People in England and Wales woke up to widespread, thick fog on Monday morning, as airlines were forced to cancel hundreds of flights to Britain’s biggest airports.
But while the fog brought travel chaos and a sharp drop in temperatures to the southeast, forecasters said it would clear up by midday to pave the way for what could be a record-breaking warm day.
The Met Office had issued a severe weather warning for fog from Sunday night, and many people got outside to document the results – mostly to share on social media sites, with the term #foggy trending on Twitter.
According to the Met Office, there is around a one-in-three chance of today being the warmest November day on record once the fog clears.
That would require the mercury to rise above the record-breaking 22.4C seen on Sunday in Trawsgoed, Wales. The longstanding previous record was also set in Wales, at Prestatyn, when it hit 21.7C in 1946.

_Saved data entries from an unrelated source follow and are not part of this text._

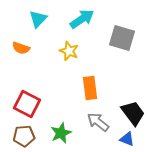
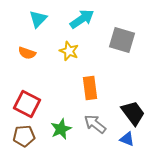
gray square: moved 2 px down
orange semicircle: moved 6 px right, 5 px down
gray arrow: moved 3 px left, 2 px down
green star: moved 4 px up
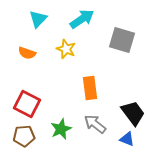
yellow star: moved 3 px left, 2 px up
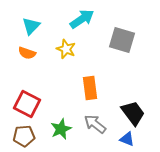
cyan triangle: moved 7 px left, 7 px down
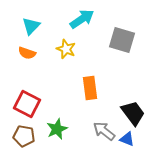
gray arrow: moved 9 px right, 7 px down
green star: moved 4 px left
brown pentagon: rotated 15 degrees clockwise
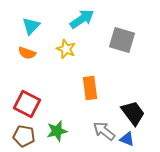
green star: moved 2 px down; rotated 10 degrees clockwise
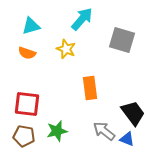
cyan arrow: rotated 15 degrees counterclockwise
cyan triangle: rotated 30 degrees clockwise
red square: rotated 20 degrees counterclockwise
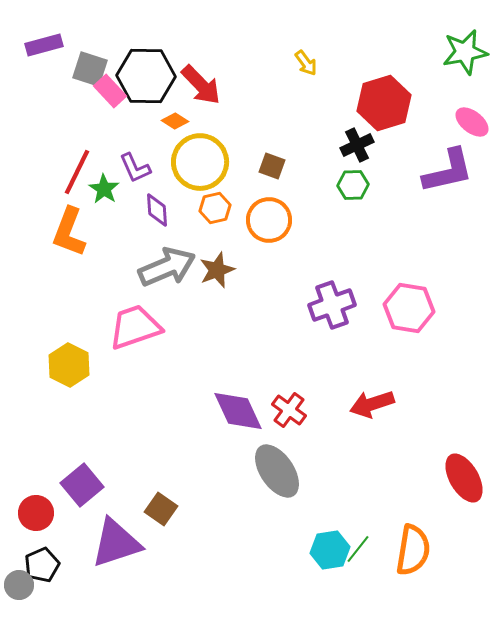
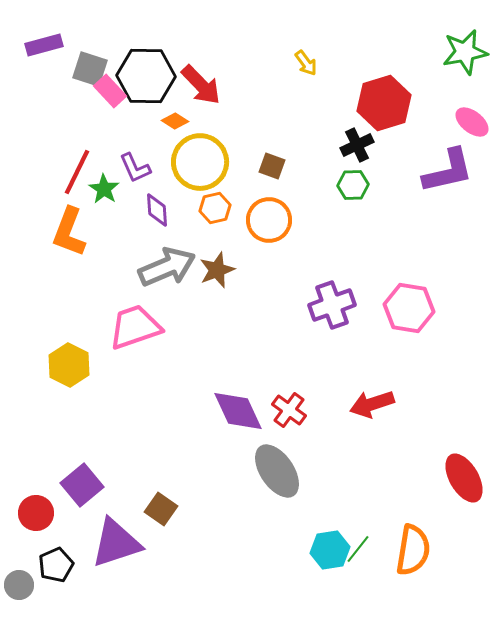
black pentagon at (42, 565): moved 14 px right
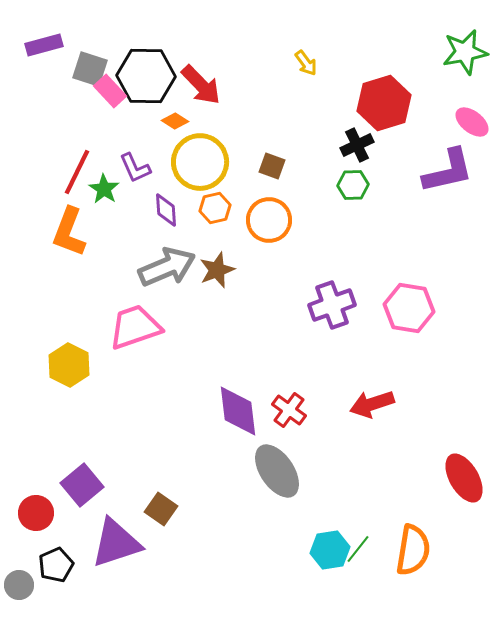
purple diamond at (157, 210): moved 9 px right
purple diamond at (238, 411): rotated 18 degrees clockwise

The unseasonably mild weather means parts of the UK are hotter than Rome, where it is 20C (68F), and Lisbon, which is a cool 16C (60.8F).
Mr Partridge said: "There will be quite a big difference between the east and west of the UK.
"If you are in the south-east especially it will be quite a chilly day, but you'll have more luck in the west where it looks set to be a very pleasant day for November."
The warm weather will be short-lived, however, with unsettled and wet conditions forecast for later in the week. More fog is expected to form on Tuesday morning – giving people one more chance to get a good photo.